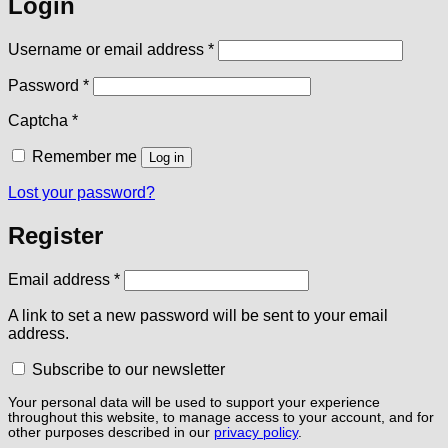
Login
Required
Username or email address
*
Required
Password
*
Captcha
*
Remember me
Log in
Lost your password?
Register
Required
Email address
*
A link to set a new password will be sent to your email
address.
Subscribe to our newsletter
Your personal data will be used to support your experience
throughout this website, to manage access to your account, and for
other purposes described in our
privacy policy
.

--

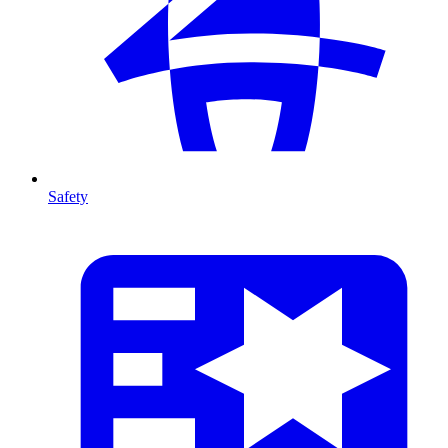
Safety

...

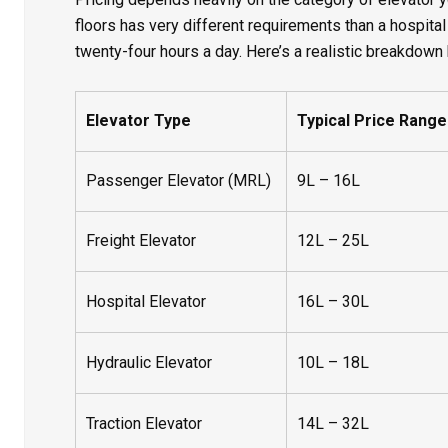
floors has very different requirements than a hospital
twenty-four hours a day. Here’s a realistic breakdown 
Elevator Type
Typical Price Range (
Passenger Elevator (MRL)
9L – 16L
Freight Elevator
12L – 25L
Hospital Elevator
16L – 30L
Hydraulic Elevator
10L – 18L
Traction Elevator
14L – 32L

» **WRITTEN TASK**:
Which lines in the records above contain the word "Elevator"? Pull out each of those lines.

» **RESULT OF THIS EXERCISE**:
Elevator Type
Passenger Elevator (MRL)
Freight Elevator
Hospital Elevator
Hydraulic Elevator
Traction Elevator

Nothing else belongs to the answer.